## begin

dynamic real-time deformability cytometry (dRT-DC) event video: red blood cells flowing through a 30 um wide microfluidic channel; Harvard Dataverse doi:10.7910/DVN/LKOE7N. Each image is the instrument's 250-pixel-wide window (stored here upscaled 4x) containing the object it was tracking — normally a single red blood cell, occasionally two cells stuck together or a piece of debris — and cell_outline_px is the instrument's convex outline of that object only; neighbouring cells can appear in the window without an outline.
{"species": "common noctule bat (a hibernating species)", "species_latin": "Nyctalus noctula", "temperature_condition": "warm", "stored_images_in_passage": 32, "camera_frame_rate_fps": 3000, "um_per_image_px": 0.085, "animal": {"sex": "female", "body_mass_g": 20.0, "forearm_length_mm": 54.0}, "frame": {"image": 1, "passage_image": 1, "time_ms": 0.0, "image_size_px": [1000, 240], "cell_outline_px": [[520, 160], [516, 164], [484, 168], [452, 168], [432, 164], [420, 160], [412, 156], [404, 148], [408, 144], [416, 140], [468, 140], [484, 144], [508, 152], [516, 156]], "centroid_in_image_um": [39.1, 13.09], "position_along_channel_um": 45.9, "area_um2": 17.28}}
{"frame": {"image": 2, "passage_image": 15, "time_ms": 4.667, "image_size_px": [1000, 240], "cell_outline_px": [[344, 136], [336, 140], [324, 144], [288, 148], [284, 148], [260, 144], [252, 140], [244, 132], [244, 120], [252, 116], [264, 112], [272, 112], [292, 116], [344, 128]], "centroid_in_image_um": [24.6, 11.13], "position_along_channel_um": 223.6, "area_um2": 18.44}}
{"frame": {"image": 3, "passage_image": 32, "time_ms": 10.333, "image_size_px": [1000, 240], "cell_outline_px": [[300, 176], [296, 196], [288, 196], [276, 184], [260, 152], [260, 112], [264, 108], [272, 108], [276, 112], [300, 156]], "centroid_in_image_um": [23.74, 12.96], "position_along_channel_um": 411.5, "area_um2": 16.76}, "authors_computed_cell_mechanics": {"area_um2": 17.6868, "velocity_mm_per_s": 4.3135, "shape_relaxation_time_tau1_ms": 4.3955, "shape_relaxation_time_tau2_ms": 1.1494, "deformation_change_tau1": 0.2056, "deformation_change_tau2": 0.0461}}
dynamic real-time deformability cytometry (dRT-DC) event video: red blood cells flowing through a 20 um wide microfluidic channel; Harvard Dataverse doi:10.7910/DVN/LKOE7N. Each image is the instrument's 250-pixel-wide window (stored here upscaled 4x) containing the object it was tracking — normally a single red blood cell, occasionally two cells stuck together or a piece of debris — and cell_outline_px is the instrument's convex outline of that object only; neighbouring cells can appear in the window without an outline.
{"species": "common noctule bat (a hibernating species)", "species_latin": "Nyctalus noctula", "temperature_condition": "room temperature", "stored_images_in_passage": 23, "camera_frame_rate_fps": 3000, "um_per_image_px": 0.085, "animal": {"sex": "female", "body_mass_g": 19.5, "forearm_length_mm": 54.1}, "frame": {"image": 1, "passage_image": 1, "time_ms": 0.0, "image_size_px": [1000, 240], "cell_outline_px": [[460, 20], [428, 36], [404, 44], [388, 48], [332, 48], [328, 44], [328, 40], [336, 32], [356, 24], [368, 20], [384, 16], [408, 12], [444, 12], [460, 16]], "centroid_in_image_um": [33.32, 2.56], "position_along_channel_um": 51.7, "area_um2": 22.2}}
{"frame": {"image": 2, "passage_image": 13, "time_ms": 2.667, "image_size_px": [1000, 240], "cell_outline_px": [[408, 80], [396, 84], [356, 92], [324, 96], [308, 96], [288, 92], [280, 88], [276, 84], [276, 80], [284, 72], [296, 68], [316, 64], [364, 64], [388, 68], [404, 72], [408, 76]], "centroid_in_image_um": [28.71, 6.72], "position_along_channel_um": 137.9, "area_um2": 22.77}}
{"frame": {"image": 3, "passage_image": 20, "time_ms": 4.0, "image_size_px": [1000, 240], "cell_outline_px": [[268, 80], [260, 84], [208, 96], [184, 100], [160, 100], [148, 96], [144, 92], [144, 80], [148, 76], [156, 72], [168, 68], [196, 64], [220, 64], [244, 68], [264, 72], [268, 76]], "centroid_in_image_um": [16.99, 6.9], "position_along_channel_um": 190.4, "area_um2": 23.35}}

## end

- Task brief:
Every entry needs to be retyped exactly.

- Problem solution:
dynamic real-time deformability cytometry (dRT-DC) event video: red blood cells flowing through a 30 um wide microfluidic channel; Harvard Dataverse doi:10.7910/DVN/LKOE7N. Each image is the instrument's 250-pixel-wide window (stored here upscaled 4x) containing the object it was tracking — normally a single red blood cell, occasionally two cells stuck together or a piece of debris — and cell_outline_px is the instrument's convex outline of that object only; neighbouring cells can appear in the window without an outline.
{"species": "common noctule bat (a hibernating species)", "species_latin": "Nyctalus noctula", "temperature_condition": "warm", "stored_images_in_passage": 32, "camera_frame_rate_fps": 3000, "um_per_image_px": 0.085, "animal": {"sex": "female", "body_mass_g": 20.0, "forearm_length_mm": 54.0}, "frame": {"image": 1, "passage_image": 1, "time_ms": 0.0, "image_size_px": [1000, 240], "cell_outline_px": [[520, 160], [516, 164], [484, 168], [452, 168], [432, 164], [420, 160], [412, 156], [404, 148], [408, 144], [416, 140], [468, 140], [484, 144], [508, 152], [516, 156]], "centroid_in_image_um": [39.1, 13.09], "position_along_channel_um": 45.9, "area_um2": 17.28}}
{"frame": {"image": 2, "passage_image": 15, "time_ms": 4.667, "image_size_px": [1000, 240], "cell_outline_px": [[344, 136], [336, 140], [324, 144], [288, 148], [284, 148], [260, 144], [252, 140], [244, 132], [244, 120], [252, 116], [264, 112], [272, 112], [292, 116], [344, 128]], "centroid_in_image_um": [24.6, 11.13], "position_along_channel_um": 223.6, "area_um2": 18.44}}
{"frame": {"image": 3, "passage_image": 32, "time_ms": 10.333, "image_size_px": [1000, 240], "cell_outline_px": [[300, 176], [296, 196], [288, 196], [276, 184], [260, 152], [260, 112], [264, 108], [272, 108], [276, 112], [300, 156]], "centroid_in_image_um": [23.74, 12.96], "position_along_channel_um": 411.5, "area_um2": 16.76}, "authors_computed_cell_mechanics": {"area_um2": 17.6868, "velocity_mm_per_s": 4.3135, "shape_relaxation_time_tau1_ms": 4.3955, "shape_relaxation_time_tau2_ms": 1.1494, "deformation_change_tau1": 0.2056, "deformation_change_tau2": 0.0461}}
dynamic real-time deformability cytometry (dRT-DC) event video: red blood cells flowing through a 20 um wide microfluidic channel; Harvard Dataverse doi:10.7910/DVN/LKOE7N. Each image is the instrument's 250-pixel-wide window (stored here upscaled 4x) containing the object it was tracking — normally a single red blood cell, occasionally two cells stuck together or a piece of debris — and cell_outline_px is the instrument's convex outline of that object only; neighbouring cells can appear in the window without an outline.
{"species": "common noctule bat (a hibernating species)", "species_latin": "Nyctalus noctula", "temperature_condition": "room temperature", "stored_images_in_passage": 23, "camera_frame_rate_fps": 3000, "um_per_image_px": 0.085, "animal": {"sex": "female", "body_mass_g": 19.5, "forearm_length_mm": 54.1}, "frame": {"image": 1, "passage_image": 1, "time_ms": 0.0, "image_size_px": [1000, 240], "cell_outline_px": [[460, 20], [428, 36], [404, 44], [388, 48], [332, 48], [328, 44], [328, 40], [336, 32], [356, 24], [368, 20], [384, 16], [408, 12], [444, 12], [460, 16]], "centroid_in_image_um": [33.32, 2.56], "position_along_channel_um": 51.7, "area_um2": 22.2}}
{"frame": {"image": 2, "passage_image": 13, "time_ms": 2.667, "image_size_px": [1000, 240], "cell_outline_px": [[408, 80], [396, 84], [356, 92], [324, 96], [308, 96], [288, 92], [280, 88], [276, 84], [276, 80], [284, 72], [296, 68], [316, 64], [364, 64], [388, 68], [404, 72], [408, 76]], "centroid_in_image_um": [28.71, 6.72], "position_along_channel_um": 137.9, "area_um2": 22.77}}
{"frame": {"image": 3, "passage_image": 20, "time_ms": 4.0, "image_size_px": [1000, 240], "cell_outline_px": [[268, 80], [260, 84], [208, 96], [184, 100], [160, 100], [148, 96], [144, 92], [144, 80], [148, 76], [156, 72], [168, 68], [196, 64], [220, 64], [244, 68], [264, 72], [268, 76]], "centroid_in_image_um": [16.99, 6.9], "position_along_channel_um": 190.4, "area_um2": 23.35}}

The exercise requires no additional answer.